# [Set of tasks]
1. According to the article on UK aid and private investment, how many companies in poor countries will UK aid directly fund?
2. Pick up the article on UK aid and private investment after its last sentence and carry it on.

# [Quoted passage]

*****

By Claire Provost and Liz Ford

Guardian
June 3, 2011

The UK government's vision for greater private sector investment in developing countries was laid out this week in a report explaining how aid money will be used to directly fund businesses in poor countries and open "some of the world's most challenging markets" to British companies.

The report, published on Tuesday, says UK aid will directly fund up to 300,000 companies in poor countries and encourage foreign investors to take advantage of highly profitable opportunities.

Andrew Mitchell, the international development secretary and a former investment banker, said the new approach would help wean developing countries off traditional aid.

"Aid alone will never be the answer," he said. "It is business, trade and enterprise that will stimulate the economic growth that will help people, communities and countries to lift themselves out of poverty."

The report does not detail how much of the UK aid budget will be specifically directed to support business growth, and how exactly the Department for International Development (DfID) works with the private sector will depend on its country priorities. In Mozambique, for example, DfID will work to encourage private investment in rural roads and regional infrastructure. In Kenya, it will support the private delivery of services, and refocus attention on supporting private schools.

Overall, the strategy aims to support jobs for more than 10 million people and help more than 50 million gain access to savings, credit and insurance. It also pledges to help half of African countries to benefit from freer trade and to secure land and property rights for more than 6 million people.

It will give special support to companies that offer mobile banking services, and will help small and medium-sized businesses – which employ more than 45% of workers in developing countries – get access to credit. More broadly, the new approach will aim to make it easier to do business in poor countries by funding infrastructure, widening access to finance, and pushing governments to cut red tape.

DfID will also work with the private sector to invest in health, schooling and basic infrastructure, says the report, and will recruit people from the "commercial and financial world" for jobs and short-term assignments at the UK aid agency.

*****

# [Source material]
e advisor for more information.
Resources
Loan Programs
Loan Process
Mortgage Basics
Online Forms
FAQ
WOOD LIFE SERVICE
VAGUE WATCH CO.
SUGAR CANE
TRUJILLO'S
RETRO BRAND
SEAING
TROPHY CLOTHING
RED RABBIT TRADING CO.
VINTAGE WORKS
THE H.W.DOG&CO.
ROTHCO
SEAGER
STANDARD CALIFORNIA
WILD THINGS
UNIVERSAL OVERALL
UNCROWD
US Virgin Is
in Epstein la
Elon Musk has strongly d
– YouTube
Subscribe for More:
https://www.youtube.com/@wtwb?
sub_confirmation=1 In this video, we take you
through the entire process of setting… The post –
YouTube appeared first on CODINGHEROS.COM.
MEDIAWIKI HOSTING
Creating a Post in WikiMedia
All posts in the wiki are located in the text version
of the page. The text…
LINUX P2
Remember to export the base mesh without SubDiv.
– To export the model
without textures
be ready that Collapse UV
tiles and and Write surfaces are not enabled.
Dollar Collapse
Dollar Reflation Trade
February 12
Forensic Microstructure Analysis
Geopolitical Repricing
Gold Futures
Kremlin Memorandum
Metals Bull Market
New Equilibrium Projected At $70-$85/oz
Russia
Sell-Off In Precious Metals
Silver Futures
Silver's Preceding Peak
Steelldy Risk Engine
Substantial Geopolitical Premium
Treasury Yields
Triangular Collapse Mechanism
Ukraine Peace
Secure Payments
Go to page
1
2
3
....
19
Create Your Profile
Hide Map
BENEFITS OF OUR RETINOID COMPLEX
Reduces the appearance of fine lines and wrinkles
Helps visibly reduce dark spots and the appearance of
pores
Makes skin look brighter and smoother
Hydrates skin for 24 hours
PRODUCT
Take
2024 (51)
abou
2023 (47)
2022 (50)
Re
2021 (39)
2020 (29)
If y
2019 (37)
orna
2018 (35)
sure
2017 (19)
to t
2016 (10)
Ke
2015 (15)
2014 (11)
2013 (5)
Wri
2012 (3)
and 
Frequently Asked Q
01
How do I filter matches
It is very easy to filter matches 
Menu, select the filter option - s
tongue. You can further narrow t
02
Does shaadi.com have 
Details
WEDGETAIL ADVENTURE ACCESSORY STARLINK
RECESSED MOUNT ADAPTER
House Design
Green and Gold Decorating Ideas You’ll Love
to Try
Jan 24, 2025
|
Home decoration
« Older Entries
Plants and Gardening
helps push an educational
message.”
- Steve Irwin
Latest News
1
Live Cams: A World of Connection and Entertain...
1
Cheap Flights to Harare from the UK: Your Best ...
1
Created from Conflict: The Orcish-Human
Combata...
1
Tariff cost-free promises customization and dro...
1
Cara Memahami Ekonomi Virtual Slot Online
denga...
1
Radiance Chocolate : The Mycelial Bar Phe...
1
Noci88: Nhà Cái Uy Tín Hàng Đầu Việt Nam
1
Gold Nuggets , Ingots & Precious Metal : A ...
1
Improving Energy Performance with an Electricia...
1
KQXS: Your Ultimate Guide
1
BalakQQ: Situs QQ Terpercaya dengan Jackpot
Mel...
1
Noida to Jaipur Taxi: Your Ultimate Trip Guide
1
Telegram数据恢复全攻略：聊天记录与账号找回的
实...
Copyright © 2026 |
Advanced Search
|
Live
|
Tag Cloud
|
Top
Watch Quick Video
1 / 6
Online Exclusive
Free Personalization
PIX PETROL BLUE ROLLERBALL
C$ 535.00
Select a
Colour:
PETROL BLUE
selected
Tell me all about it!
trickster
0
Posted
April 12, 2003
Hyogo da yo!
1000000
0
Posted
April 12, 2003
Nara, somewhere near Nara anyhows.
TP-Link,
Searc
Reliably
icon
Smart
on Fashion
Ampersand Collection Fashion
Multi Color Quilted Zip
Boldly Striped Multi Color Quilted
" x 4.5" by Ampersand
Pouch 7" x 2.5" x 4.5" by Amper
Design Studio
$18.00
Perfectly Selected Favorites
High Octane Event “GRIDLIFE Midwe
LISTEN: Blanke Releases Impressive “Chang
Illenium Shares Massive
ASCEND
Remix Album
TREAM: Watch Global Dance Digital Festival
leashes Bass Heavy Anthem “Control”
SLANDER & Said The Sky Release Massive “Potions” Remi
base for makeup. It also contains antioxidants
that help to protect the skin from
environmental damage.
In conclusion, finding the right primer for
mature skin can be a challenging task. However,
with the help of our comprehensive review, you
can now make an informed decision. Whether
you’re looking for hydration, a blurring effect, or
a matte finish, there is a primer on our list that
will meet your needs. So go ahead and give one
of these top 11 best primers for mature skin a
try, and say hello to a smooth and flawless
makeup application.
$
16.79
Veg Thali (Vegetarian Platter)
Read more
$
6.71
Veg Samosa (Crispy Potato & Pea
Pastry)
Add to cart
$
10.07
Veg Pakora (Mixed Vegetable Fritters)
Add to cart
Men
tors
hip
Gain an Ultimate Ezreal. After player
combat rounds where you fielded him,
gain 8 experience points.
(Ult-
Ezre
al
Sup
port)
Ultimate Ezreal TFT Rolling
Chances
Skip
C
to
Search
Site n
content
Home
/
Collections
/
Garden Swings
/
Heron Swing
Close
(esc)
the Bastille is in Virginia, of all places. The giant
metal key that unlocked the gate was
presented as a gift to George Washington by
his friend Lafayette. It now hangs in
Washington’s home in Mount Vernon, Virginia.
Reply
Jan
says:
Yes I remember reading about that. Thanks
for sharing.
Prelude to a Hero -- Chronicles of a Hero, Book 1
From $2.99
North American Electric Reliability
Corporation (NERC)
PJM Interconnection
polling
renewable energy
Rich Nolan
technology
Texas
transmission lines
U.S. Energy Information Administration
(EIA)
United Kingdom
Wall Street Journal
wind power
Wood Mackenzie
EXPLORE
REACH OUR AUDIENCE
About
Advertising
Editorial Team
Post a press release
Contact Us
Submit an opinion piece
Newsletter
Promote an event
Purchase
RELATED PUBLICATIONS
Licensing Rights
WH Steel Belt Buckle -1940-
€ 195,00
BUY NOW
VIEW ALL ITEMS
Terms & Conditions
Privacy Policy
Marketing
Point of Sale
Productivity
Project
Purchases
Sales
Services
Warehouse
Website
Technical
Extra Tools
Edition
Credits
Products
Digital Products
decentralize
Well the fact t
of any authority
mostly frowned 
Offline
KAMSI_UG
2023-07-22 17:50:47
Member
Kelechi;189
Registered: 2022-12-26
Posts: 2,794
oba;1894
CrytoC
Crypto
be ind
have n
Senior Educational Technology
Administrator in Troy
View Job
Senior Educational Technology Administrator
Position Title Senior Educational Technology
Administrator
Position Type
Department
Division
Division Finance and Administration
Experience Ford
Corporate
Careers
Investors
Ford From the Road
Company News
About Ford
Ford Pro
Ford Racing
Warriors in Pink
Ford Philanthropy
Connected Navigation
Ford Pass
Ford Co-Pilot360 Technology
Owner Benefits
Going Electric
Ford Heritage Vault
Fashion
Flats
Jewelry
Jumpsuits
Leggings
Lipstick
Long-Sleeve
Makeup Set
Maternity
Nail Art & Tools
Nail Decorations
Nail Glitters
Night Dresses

*****

# [Your responses]
1. Up to 300,000.

2.
The announcement comes as the UK is under pressure to justify increases in its aid budget at a time of domestic public spending cuts. Mitchell said it was in Britain's interests to help developing countries develop vibrant private sectors and that the new strategy will help developing countries become more attractive trading partners for the UK.

"Promoting wealth and job creation in the poorest countries is not just morally right but it is in the UK's interest too," says the report. "Investing now in jobs and enterprise in these poorer countries means investing in the people and societies who will be the mass consumers of the future."

However, the shadow development secretary, Harriet Harman, said the private sector must never become a substitute for overseas aid, and that the UK government must do more to promote transparency and fight corruption if the strategy is to benefit the world's poorest people.

"Although the private sector can be a force for good, it can also be an engine of exploitation," Harman said on Thursday. "The government must insist on transparency and accountability from the private sector, particularly in the extractive industries, to ensure that those in the poorest countries of the world benefit from the wealth beneath their feet."

The report said DfID will work with investors, companies and governments to improve environmental and social standards. But Mitchell insisted that "most developing countries suffer more from too little private investment than from badly behaving investors".

Just 2% of foreign direct investment currently flows to the world's 48 least developed countries.

Charities will no doubt be closely monitoring how DfID implements this strategy.

Nick Roseveare, the chief executive of Bond, a British coalition of international development NGOs, said it hopes DfID's new approach will support charities to work with the private sector.

"We look forward to working with business to improve the way Britain implements its aid agenda and we hope that DfID will create additional opportunities by which the private sector and civil society can work together to achieve development results," he said.

CDC reform

This week, the UK government also released a new business plan for the Commonwealth Development Corporation (CDC), the UK government's publicly owned development finance body.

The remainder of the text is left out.